We are happy to announce a talk by Cornelia Ebert (Frankfurt) and Markus Steinbach (Göttingen) in the Semantics Colloquium.

The talk will take place on campus in IG 4.301.
If you wish to participate virtually via Zoom, please contact Lennart Fritzsche for the link.
 

Date: November 7, 2024

Time: 4 pm – 6 pm c.t.

Title: The semantics of semi-conventionalized lexical depictions in spoken and sign languages

Abstract:
Typological research has shown that many unrelated spoken languages have ideophones such as English helter-skelter or German plitsch-platsch. Ideophones form a special class of words which are used in specific registers (often vivid narrative contexts) and can be defined as “an open lexical class of marked words that depict sensory imagery” (Dingemanse 2019). They have been argued to be depictive items which establish an iconic relationship of the form of an ideophone (including the utterance of it) and its meaning, which lies in the domain of sensory imagery encoding information about movement, sound, sentiment or mental state. In addition, ideophones typically contribute non-at-issue information (similar to co-speech gestures). Some ideophones are mixed items that combine at-issue with non-at-issue information (Dingemanse & Akita 2017; Dingemanse 2012, 2019; Ćwiek 2022; Barnes et al. 2022; Barnes & Ebert 2023, Barnes 2024).

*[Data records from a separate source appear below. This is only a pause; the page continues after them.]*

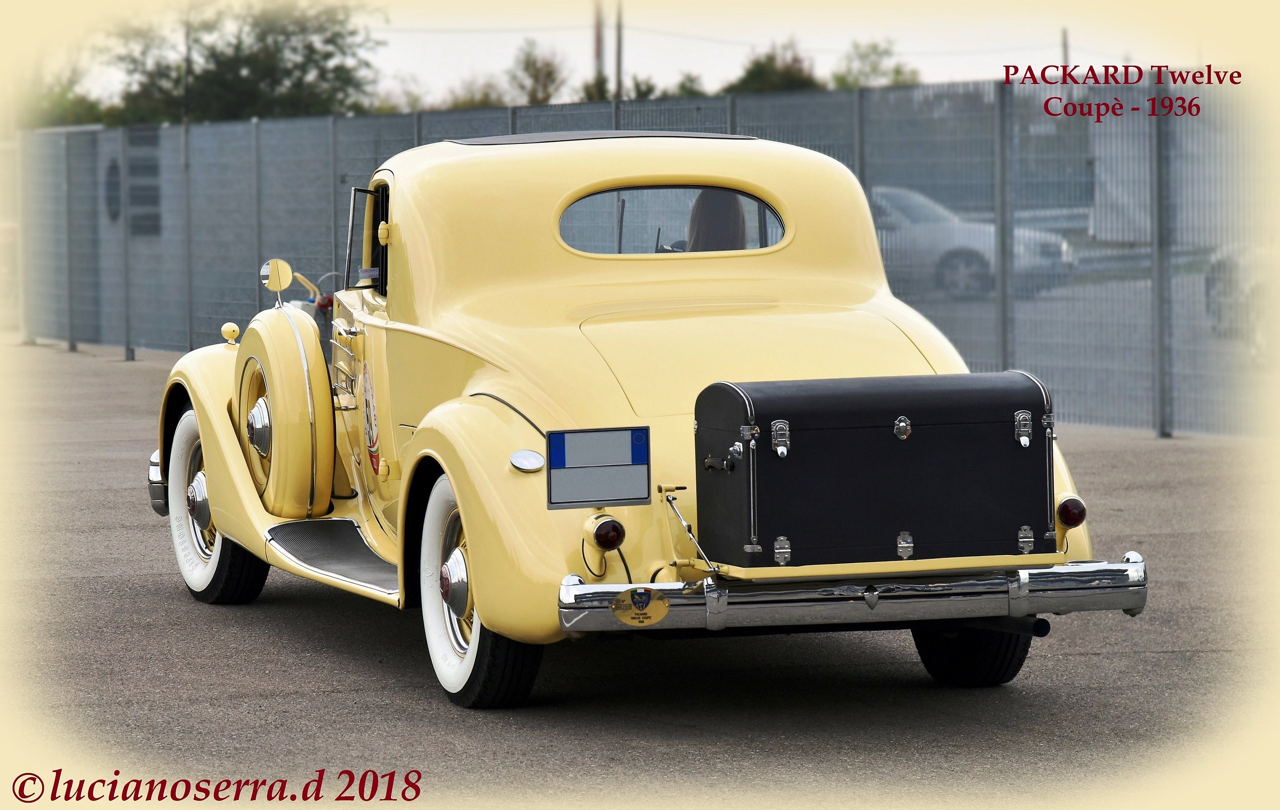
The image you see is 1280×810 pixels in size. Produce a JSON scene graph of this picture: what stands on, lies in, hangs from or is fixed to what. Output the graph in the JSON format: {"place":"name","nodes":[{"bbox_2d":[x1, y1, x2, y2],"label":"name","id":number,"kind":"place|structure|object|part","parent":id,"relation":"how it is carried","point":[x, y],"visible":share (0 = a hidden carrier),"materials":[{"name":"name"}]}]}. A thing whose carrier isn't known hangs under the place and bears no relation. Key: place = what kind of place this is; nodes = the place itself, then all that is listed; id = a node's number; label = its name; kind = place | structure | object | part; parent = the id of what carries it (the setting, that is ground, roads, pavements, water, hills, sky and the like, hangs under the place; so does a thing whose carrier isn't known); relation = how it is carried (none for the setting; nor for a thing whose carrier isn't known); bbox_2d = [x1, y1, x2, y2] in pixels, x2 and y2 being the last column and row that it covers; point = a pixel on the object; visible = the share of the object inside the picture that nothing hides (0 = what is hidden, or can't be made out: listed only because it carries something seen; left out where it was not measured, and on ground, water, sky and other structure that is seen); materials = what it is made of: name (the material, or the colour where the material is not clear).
{"place":"outdoors","nodes":[
{"label":"outdoors","id":0,"kind":"place"},
{"bbox_2d":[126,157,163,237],"label":"window","id":1,"kind":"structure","parent":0,"point":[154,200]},
{"bbox_2d":[28,0,1222,109],"label":"sky","id":2,"kind":"structure","parent":0,"point":[491,38],"materials":[{"name":"white"}]},
{"bbox_2d":[0,339,1278,809],"label":"asphalt lot","id":3,"kind":"structure","parent":0,"point":[333,705],"materials":[{"name":"grey asphalt"}]},
{"bbox_2d":[140,132,1145,711],"label":"yellow car","id":4,"kind":"object","parent":3,"relation":"on","point":[203,420],"visible":0.79,"materials":[{"name":"yellow metal"}]},
{"bbox_2d":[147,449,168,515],"label":"bumper","id":5,"kind":"object","parent":4,"relation":"attached to","point":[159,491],"visible":0.22,"materials":[{"name":"silver metal"}]},
{"bbox_2d":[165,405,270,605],"label":"front wheel","id":6,"kind":"object","parent":4,"relation":"attached to","point":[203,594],"visible":0.59,"materials":[{"name":"rubber"}]},
{"bbox_2d":[220,321,241,344],"label":"lamp","id":7,"kind":"object","parent":4,"relation":"on","point":[232,330],"visible":0.97,"materials":[{"name":"yellow metal"}]},
{"bbox_2d":[259,258,293,306],"label":"side mirror","id":8,"kind":"object","parent":4,"relation":"attached to","point":[279,264],"visible":0.98,"materials":[{"name":"mirror"}]},
{"bbox_2d":[234,304,333,517],"label":"spare tire","id":9,"kind":"object","parent":4,"relation":"attached to","point":[327,392],"visible":0.96,"materials":[{"name":"yellow metal"}]},
{"bbox_2d":[265,517,399,594],"label":"board","id":10,"kind":"object","parent":4,"relation":"attached to","point":[327,537],"visible":0.61,"materials":[{"name":"grey rubber"}]},
{"bbox_2d":[344,184,388,293],"label":"side window","id":11,"kind":"structure","parent":4,"relation":"in","point":[374,260],"materials":[{"name":"clear glass"}]},
{"bbox_2d":[361,362,381,474],"label":"emblem","id":12,"kind":"object","parent":4,"relation":"attached to","point":[374,452],"visible":0.97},
{"bbox_2d":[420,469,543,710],"label":"rear wheel","id":13,"kind":"object","parent":4,"relation":"attached to","point":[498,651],"visible":0.52,"materials":[{"name":"rubber"}]},
{"bbox_2d":[508,449,545,472],"label":"fuel cap","id":14,"kind":"object","parent":4,"relation":"attached to","point":[535,461],"visible":0.97,"materials":[{"name":"silver metal"}]},
{"bbox_2d":[545,425,651,507],"label":"license plate","id":15,"kind":"object","parent":4,"relation":"attached to","point":[645,434],"visible":0.99,"materials":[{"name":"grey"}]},
{"bbox_2d":[584,514,626,549],"label":"tail light","id":16,"kind":"object","parent":4,"relation":"attached to","point":[606,535],"visible":0.98,"materials":[{"name":"red glass"}]},
{"bbox_2d":[610,585,670,626],"label":"oval sticker","id":17,"kind":"object","parent":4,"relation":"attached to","point":[654,604],"visible":0.98,"materials":[{"name":"metal"}]},
{"bbox_2d":[550,184,789,257],"label":"rear window","id":18,"kind":"structure","parent":4,"relation":"in","point":[561,230],"materials":[{"name":"clear glass"}]},
{"bbox_2d":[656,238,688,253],"label":"steering wheel","id":19,"kind":"object","parent":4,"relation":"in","point":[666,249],"visible":0.18,"materials":[{"name":"black"}]},
{"bbox_2d":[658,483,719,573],"label":"metal rod","id":20,"kind":"object","parent":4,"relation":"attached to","point":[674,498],"visible":0.98,"materials":[{"name":"silver metal"}]},
{"bbox_2d":[683,187,748,251],"label":"person","id":21,"kind":"object","parent":4,"relation":"in","point":[701,217],"visible":0.19},
{"bbox_2d":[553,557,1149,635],"label":"bumper","id":22,"kind":"object","parent":4,"relation":"attached to","point":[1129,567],"visible":0.87,"materials":[{"name":"silver metal"}]},
{"bbox_2d":[694,369,1059,569],"label":"trunk","id":23,"kind":"object","parent":4,"relation":"on","point":[815,434],"visible":0.98,"materials":[{"name":"black leather"}]},
{"label":"latch","id":24,"kind":"part","parent":23,"relation":"part of","materials":[{"name":"silver metal"}]},
{"label":"latch","id":25,"kind":"part","parent":23,"relation":"part of","materials":[{"name":"silver metal"}]},
{"label":"latch","id":26,"kind":"part","parent":23,"relation":"part of","materials":[{"name":"silver metal"}]},
{"bbox_2d":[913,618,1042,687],"label":"rear wheel","id":27,"kind":"object","parent":4,"relation":"attached to","point":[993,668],"visible":0.28,"materials":[{"name":"black rubber"}]},
{"bbox_2d":[1056,494,1087,528],"label":"tail light","id":28,"kind":"object","parent":4,"relation":"attached to","point":[1071,520],"visible":0.86,"materials":[{"name":"red glass"}]},
{"bbox_2d":[16,79,1276,439],"label":"metal fence","id":29,"kind":"object","parent":3,"relation":"on","point":[128,350],"visible":0.68,"materials":[{"name":"grey metal"}]},
{"bbox_2d":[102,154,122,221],"label":"round sign","id":30,"kind":"object","parent":29,"relation":"attached to","point":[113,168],"visible":0.57,"materials":[{"name":"black"}]},
{"bbox_2d":[915,258,1267,432],"label":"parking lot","id":31,"kind":"structure","parent":0,"point":[1054,306],"materials":[{"name":"grey concrete"}]},
{"bbox_2d":[870,184,1076,302],"label":"parked car","id":32,"kind":"object","parent":31,"relation":"on","point":[949,247],"visible":0.35,"materials":[{"name":"metal"}]},
{"bbox_2d":[1205,241,1274,346],"label":"parked car","id":33,"kind":"object","parent":31,"relation":"on","point":[1222,264],"visible":0.48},
{"bbox_2d":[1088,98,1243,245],"label":"building","id":34,"kind":"structure","parent":0,"point":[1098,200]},
{"label":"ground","id":35,"kind":"structure","parent":0},
{"bbox_2d":[24,73,116,126],"label":"tree","id":36,"kind":"object","parent":35,"relation":"on","point":[71,104],"visible":0.28,"materials":[{"name":"green plant"}]},
{"bbox_2d":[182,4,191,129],"label":"utility pole","id":37,"kind":"object","parent":35,"relation":"on","point":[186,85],"visible":0.37,"materials":[{"name":"brown wood"}]},
{"bbox_2d":[100,0,381,121],"label":"tree","id":38,"kind":"object","parent":35,"relation":"on","point":[313,50],"visible":0.68,"materials":[{"name":"green plant"}]},
{"bbox_2d":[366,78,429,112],"label":"tree","id":39,"kind":"object","parent":35,"relation":"on","point":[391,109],"visible":0.34,"materials":[{"name":"green plant"}]},
{"bbox_2d":[440,77,508,109],"label":"tree","id":40,"kind":"object","parent":35,"relation":"on","point":[474,106],"visible":0.31,"materials":[{"name":"green plant"}]},
{"bbox_2d":[507,39,569,104],"label":"tree","id":41,"kind":"object","parent":35,"relation":"on","point":[537,77],"visible":0.69,"materials":[{"name":"green plant"}]},
{"bbox_2d":[580,73,613,100],"label":"tree","id":42,"kind":"object","parent":35,"relation":"on","point":[589,89],"visible":0.31,"materials":[{"name":"green plant"}]},
{"bbox_2d":[593,0,604,95],"label":"utility pole","id":43,"kind":"object","parent":35,"relation":"on","point":[598,53],"visible":0.53,"materials":[{"name":"brown wood"}]},
{"bbox_2d":[614,0,624,101],"label":"utility pole","id":44,"kind":"object","parent":35,"relation":"on","point":[620,65],"visible":0.49,"materials":[{"name":"brown wood"}]},
{"bbox_2d":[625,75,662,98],"label":"tree","id":45,"kind":"object","parent":35,"relation":"on","point":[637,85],"visible":0.28,"materials":[{"name":"green plant"}]},
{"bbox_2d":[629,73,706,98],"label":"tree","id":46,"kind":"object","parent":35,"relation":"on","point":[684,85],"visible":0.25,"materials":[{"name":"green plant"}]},
{"bbox_2d":[722,40,823,93],"label":"tree","id":47,"kind":"object","parent":35,"relation":"on","point":[759,72],"visible":0.38,"materials":[{"name":"green plant"}]},
{"bbox_2d":[829,37,921,87],"label":"tree","id":48,"kind":"object","parent":35,"relation":"on","point":[898,72],"visible":0.4,"materials":[{"name":"green plant"}]},
{"bbox_2d":[1060,27,1069,70],"label":"utility pole","id":49,"kind":"object","parent":35,"relation":"on","point":[1066,50],"visible":0.28,"materials":[{"name":"brown wood"}]}
]}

In this presentation, we take a cross-linguistic and a cross-modal perspective and compare the semantic properties of ideophones in spoken languages with similar expressions in sign languages, so-called idiomatic signs. We show that ideophones and idiomatic signs semantically consist of a conventionalized at-issue meaning part and a gestural non-at-issue part, whose meaning can vary from utterance situation to utterance situation and is dependent on how the ideophone or idiomatic sign is produced in the given situation. Our semantic analysis builds on the formal gesture semantics account of Ebert et al. (2020) (based on Anderbois et al. 2015 and Davidson 2015) as well as Barnes & Ebert’s (2023) and Barnes (2024) analysis developed for mixed ideophones. We thus provide a modality-independent analysis of the semantics of this special class of lexical expressions.